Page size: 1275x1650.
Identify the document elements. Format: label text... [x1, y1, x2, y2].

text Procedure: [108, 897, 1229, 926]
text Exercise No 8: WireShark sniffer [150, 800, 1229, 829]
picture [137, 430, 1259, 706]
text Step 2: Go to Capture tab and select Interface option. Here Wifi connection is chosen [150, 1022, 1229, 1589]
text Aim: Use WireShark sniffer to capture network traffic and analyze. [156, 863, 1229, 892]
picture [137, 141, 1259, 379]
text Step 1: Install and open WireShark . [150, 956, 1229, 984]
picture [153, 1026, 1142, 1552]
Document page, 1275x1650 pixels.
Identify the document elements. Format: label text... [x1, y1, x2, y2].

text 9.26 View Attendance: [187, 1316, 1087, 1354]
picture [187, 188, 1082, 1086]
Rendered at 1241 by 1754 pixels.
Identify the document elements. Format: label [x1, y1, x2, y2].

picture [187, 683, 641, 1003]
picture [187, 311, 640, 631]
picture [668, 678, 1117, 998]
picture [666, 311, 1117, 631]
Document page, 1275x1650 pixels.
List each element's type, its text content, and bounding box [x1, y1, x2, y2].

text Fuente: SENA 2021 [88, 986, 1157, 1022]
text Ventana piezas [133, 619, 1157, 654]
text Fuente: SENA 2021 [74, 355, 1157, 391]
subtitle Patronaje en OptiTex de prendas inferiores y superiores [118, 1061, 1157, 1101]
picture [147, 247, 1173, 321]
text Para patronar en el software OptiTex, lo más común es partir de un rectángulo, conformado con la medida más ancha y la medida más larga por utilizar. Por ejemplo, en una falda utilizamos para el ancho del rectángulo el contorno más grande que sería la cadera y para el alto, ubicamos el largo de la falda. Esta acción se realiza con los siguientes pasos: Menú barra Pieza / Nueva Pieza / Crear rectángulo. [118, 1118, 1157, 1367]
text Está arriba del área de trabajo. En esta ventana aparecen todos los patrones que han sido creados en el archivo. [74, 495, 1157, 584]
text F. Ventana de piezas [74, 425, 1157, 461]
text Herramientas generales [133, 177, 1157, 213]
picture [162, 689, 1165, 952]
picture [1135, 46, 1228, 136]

--------

▶ _JOB_: Write out each entry above exactly as it is written.

▶ _EXERCISE RESPONSE_:
Page size: 1275x1650.
Identify the document elements. Format: label text... [x1, y1, x2, y2].

text Procedure: [108, 897, 1229, 926]
text Exercise No 8: WireShark sniffer [150, 800, 1229, 829]
picture [137, 430, 1259, 706]
text Step 2: Go to Capture tab and select Interface option. Here Wifi connection is chosen [150, 1022, 1229, 1589]
text Aim: Use WireShark sniffer to capture network traffic and analyze. [156, 863, 1229, 892]
picture [137, 141, 1259, 379]
text Step 1: Install and open WireShark . [150, 956, 1229, 984]
picture [153, 1026, 1142, 1552]
Document page, 1275x1650 pixels.
Identify the document elements. Format: label text... [x1, y1, x2, y2].

text 9.26 View Attendance: [187, 1316, 1087, 1354]
picture [187, 188, 1082, 1086]
Rendered at 1241 by 1754 pixels.
Identify the document elements. Format: label [x1, y1, x2, y2].

picture [187, 683, 641, 1003]
picture [187, 311, 640, 631]
picture [668, 678, 1117, 998]
picture [666, 311, 1117, 631]
Document page, 1275x1650 pixels.
List each element's type, its text content, and bounding box [x1, y1, x2, y2].

text Fuente: SENA 2021 [88, 986, 1157, 1022]
text Ventana piezas [133, 619, 1157, 654]
text Fuente: SENA 2021 [74, 355, 1157, 391]
subtitle Patronaje en OptiTex de prendas inferiores y superiores [118, 1061, 1157, 1101]
picture [147, 247, 1173, 321]
text Para patronar en el software OptiTex, lo más común es partir de un rectángulo, conformado con la medida más ancha y la medida más larga por utilizar. Por ejemplo, en una falda utilizamos para el ancho del rectángulo el contorno más grande que sería la cadera y para el alto, ubicamos el largo de la falda. Esta acción se realiza con los siguientes pasos: Menú barra Pieza / Nueva Pieza / Crear rectángulo. [118, 1118, 1157, 1367]
text Está arriba del área de trabajo. En esta ventana aparecen todos los patrones que han sido creados en el archivo. [74, 495, 1157, 584]
text F. Ventana de piezas [74, 425, 1157, 461]
text Herramientas generales [133, 177, 1157, 213]
picture [162, 689, 1165, 952]
picture [1135, 46, 1228, 136]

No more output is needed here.